GPU	AutoStop & Heuristics	overall evals	energy	rmsd	docking	microseconds per eval	speedup vs PR TCEC
A5000	no & no	105421266	36 / 42 good	38 / 42 good	91.58 s	0.869	1.06x
A5000	no & yes	110360358	39 / 42 good	38 / 42 good	212.89 s	1.929	1.00x
A5000	yes & yes	80855441	36 / 42 good	38 / 42 good	184.47 s	2.281	1.05x
A6000 Ada	no & no	105393969	37 / 42 good	36 / 42 good	40.29 s	0.382	1.08x
A6000 Ada	no & yes	110372962	38 / 42 good	39 / 42 good	91.14 s	0.826	1.03x
A6000 Ada	yes & yes	78186199	37 / 42 good	36 / 42 good	79.45 s	1.016	1.03x
H100	no & no	105462969	36 / 42 good	37 / 42 good	64.67 s	0.613	1.06x
H100	no & yes	110356319	39 / 42 good	37 / 42 good	145.83 s	1.321	1.05x
H100	yes & yes	88132921	37 / 42 good	37 / 42 good	136.91 s	1.553	1.06x

[atillack]

@L30nardoSV @diogomart Code is now updated to current develop branch, here is a quick benchmark on the A6000 Ada showing a speedup (!) of TENSOR=ON over OpenCL between 1-4%.

GPU	AutoStop & Heuristics	overall evals	energy	rmsd	docking	microseconds per eval	speedup vs OpenCL
A6000 Ada	no & no	105308281	36 / 42 good	36 / 42 good	38.77 s	0.368	1.04x
A6000 Ada	no & yes	110376381	38 / 42 good	37 / 42 good	89.92 s	0.815	1.01x
A6000 Ada	yes & yes	79465317	38 / 42 good	37 / 42 good	78.25 s	0.985	1.03x

[atillack]

@diogomart Please rerun verification :-)

[atillack]

@L30nardoSV @diogomart I optimized and cleaned up the WMMA code a bit, added checks to make sure the device we're running on is able to run the tensor core sum reductions, and now also automatically set the minimum compute capability to 8.0 so make TENSOR=ON is all that's needed now.

From my end that's all the code changes and I'll approve/merge when Diogo's regression check is successful.

[L30nardoSV]

Thank you @atillack.
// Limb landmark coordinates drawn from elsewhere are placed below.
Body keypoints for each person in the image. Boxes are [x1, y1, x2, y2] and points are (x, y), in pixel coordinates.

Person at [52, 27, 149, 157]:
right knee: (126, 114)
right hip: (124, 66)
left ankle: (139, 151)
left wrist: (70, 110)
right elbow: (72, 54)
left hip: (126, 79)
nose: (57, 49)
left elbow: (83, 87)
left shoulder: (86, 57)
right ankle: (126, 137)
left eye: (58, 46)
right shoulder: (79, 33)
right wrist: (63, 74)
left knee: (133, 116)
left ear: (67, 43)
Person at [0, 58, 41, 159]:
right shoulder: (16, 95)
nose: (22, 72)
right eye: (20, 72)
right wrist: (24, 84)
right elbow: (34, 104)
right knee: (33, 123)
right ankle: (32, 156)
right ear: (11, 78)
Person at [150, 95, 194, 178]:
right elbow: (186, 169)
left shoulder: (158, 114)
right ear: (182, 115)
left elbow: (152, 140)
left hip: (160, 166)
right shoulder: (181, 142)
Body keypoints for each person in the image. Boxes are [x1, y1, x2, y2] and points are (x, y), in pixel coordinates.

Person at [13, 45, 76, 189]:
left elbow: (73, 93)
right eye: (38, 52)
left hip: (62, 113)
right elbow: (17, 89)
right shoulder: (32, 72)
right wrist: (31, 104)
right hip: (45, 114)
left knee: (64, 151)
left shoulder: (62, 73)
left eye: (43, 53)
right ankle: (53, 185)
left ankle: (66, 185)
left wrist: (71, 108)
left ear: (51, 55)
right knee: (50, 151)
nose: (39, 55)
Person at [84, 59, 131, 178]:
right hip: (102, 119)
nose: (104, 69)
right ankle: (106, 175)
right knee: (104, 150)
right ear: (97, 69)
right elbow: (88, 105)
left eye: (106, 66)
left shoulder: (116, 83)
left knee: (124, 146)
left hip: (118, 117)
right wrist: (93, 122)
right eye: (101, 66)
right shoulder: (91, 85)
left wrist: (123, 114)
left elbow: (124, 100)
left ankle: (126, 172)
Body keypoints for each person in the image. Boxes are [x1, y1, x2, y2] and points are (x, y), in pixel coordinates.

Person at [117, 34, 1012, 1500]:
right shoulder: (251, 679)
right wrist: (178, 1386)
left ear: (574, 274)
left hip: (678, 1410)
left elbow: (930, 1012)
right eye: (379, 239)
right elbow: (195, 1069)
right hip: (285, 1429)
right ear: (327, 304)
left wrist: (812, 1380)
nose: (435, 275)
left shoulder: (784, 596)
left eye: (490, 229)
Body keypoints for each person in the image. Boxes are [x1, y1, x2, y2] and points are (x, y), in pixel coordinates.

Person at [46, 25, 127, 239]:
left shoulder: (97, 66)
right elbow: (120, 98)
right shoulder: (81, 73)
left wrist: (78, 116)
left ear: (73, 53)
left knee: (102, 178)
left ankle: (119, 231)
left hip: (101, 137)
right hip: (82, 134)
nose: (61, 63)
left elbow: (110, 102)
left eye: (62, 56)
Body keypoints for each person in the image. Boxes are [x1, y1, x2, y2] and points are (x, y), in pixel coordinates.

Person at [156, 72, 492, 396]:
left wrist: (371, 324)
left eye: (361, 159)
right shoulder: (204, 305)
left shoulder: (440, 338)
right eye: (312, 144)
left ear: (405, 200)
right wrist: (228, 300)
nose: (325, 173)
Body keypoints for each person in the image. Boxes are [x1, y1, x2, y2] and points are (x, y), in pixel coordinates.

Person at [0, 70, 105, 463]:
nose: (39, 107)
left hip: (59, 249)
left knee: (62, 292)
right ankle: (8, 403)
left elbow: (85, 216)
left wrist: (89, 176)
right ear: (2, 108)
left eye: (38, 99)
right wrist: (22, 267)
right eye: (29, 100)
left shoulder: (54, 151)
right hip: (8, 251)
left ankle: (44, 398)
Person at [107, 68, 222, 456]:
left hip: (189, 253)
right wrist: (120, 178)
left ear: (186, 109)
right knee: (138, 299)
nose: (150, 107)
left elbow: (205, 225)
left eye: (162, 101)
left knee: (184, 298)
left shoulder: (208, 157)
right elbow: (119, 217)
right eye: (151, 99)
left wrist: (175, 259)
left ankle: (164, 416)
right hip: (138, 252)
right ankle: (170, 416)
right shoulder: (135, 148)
I look forward to seeing the results of @diogomart's check :)

[hwcopeland]

@L30nardoSV I am in favor of merging this PR as an option to "future-proof" the Cuda branch a bit. There are still a couple modifications needed - those should be minor, but i since unified the host code for example and made some other small tweaks to performance.

There is no free lunch though: theoretical FP32 flops w/ vs. w/o tensor cores and memory bandwidth stay the same, it's just a question which implementation is more efficient (unsurprisingly Nvidia's WMMA does a good job). So even with this PR and the tensor cores used, the Cuda path is still currently at best as fast as the OpenCL path (which typically is about 5% faster). There is a chance though some of the changes i made also will speed up this PR ;-)

OpenCL runs of the most recent code (261c91f) run on the same nodes as above:

GPU AutoStop & Heuristics overall evals energy rmsd docking microseconds per eval speedup vs PR TCEC A5000 no & no 105421266 36 / 42 good 38 / 42 good 91.58 s 0.869 1.06x A5000 no & yes 110360358 39 / 42 good 38 / 42 good 212.89 s 1.929 1.00x A5000 yes & yes 80855441 36 / 42 good 38 / 42 good 184.47 s 2.281 1.05x A6000 Ada no & no 105393969 37 / 42 good 36 / 42 good 40.29 s 0.382 1.08x A6000 Ada no & yes 110372962 38 / 42 good 39 / 42 good 91.14 s 0.826 1.03x A6000 Ada yes & yes 78186199 37 / 42 good 36 / 42 good 79.45 s 1.016 1.03x H100 no & no 105462969 36 / 42 good 37 / 42 good 64.67 s 0.613 1.06x H100 no & yes 110356319 39 / 42 good 37 / 42 good 145.83 s 1.321 1.05x H100 yes & yes 88132921 37 / 42 good 37 / 42 good 136.91 s 1.553 1.06x

Thank you I've been looking everywhere for numbers like this.